25 June 2026
University of Oslo
Europe/Oslo timezone

Nanophotonic Spectral Transduction for Reliable Readout of Local Molecular and Quantum Excitations

25 Jun 2026, 11:15
15m
Tellefsens Tårn (University of Oslo)

Tellefsens Tårn

University of Oslo

Speaker

Zhiyuan Hedlund (EPFL)

Description

Many molecular, nanoscale, and quantum systems are accessed experimentally through spectra. Spectral features such as peak position, linewidth, splitting, intensity ratio, and polarization dependence encode allowed transitions, coupling strengths, lifetimes, dephasing, selection rules, and local environmental perturbations. However, when these weak local excitations are read through a nanophotonic structure, the measured spectrum is no longer a simple property of the target system alone. It is shaped by the target excitation, the optical transducer, and, in some regimes, their hybrid light–matter response.
My work addresses this measurement layer. I develop nanophotonic platforms that convert weak local molecular excitations into measurable nonlinear optical spectra, while defining the conditions under which these spectra can be interpreted, compared, and reused. In my doctoral work, I used dual-resonant plasmonic nanocavities as spectroscopy pixels for continuous-wave nonlinear mid-infrared vibrational readout. The key contribution was not only the observation of nonlinear signals, but the construction of a measurement framework: device qualification, resonance-informed spectral-window selection, fixed-geometry readout, and standardized fingerprint outputs.

This logic naturally extends toward quantum nanophotonics and hybrid nanoscale systems. The central question becomes how to distinguish whether a spectral feature originates from the target excitation, cavity filtering, environmental perturbation, or genuine light–matter hybridization.

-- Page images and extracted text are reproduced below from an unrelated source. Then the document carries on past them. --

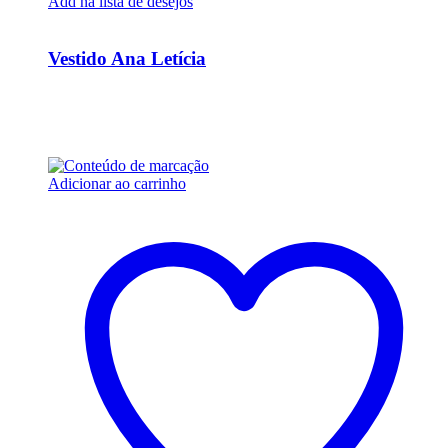
Add na lista de desejos
Ver Rápido
Vestido Ana Letícia
R$
37.600,00
Em até 6x de
R$
6.266,67
sem juros
Adicionar ao carrinho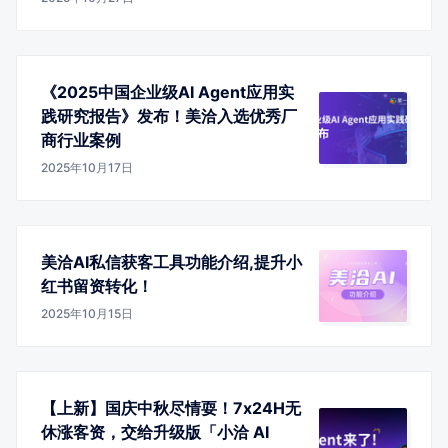
《2025中国企业级AI Agent应用实
践研究报告》发布！美洽入选优秀厂
商行业案例
2025年10月17日
美洽AI私信获客工具功能介绍,提升小
红书留资转化！
2025年10月15日
【上新】国庆中秋尽情耍！7x24H无
休涨客资，交给升级版「小洽 AI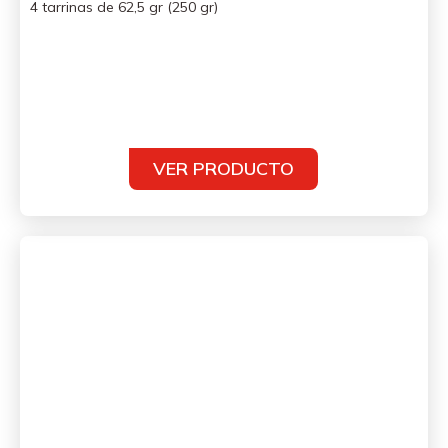
4 tarrinas de 62,5 gr (250 gr)
VER PRODUCTO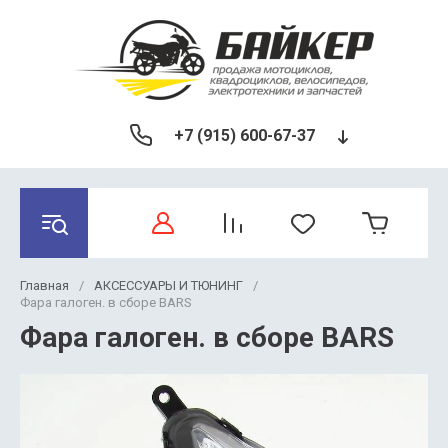
+7 (915) 600-67-37
Главная
/
АКСЕССУАРЫ И ТЮНИНГ
/
Фара галоген. в сборе BARS
Фара галоген. в сборе BARS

By treating spectra as energy-resolved observables and nanocavities as engineered transducers, this approach can help extract physical parameters such as detuning, coupling strength, linewidth, dephasing, mode hybridization, and local environmental sensitivity.
The broader goal is to make weak local excitations experimentally usable: not only observing spectral signatures, but turning them into reliable physical parameters that can be understood, engineered, and eventually used in molecular spectroscopy, quantum materials, nanoscale sensing, and hybrid photonic interfaces.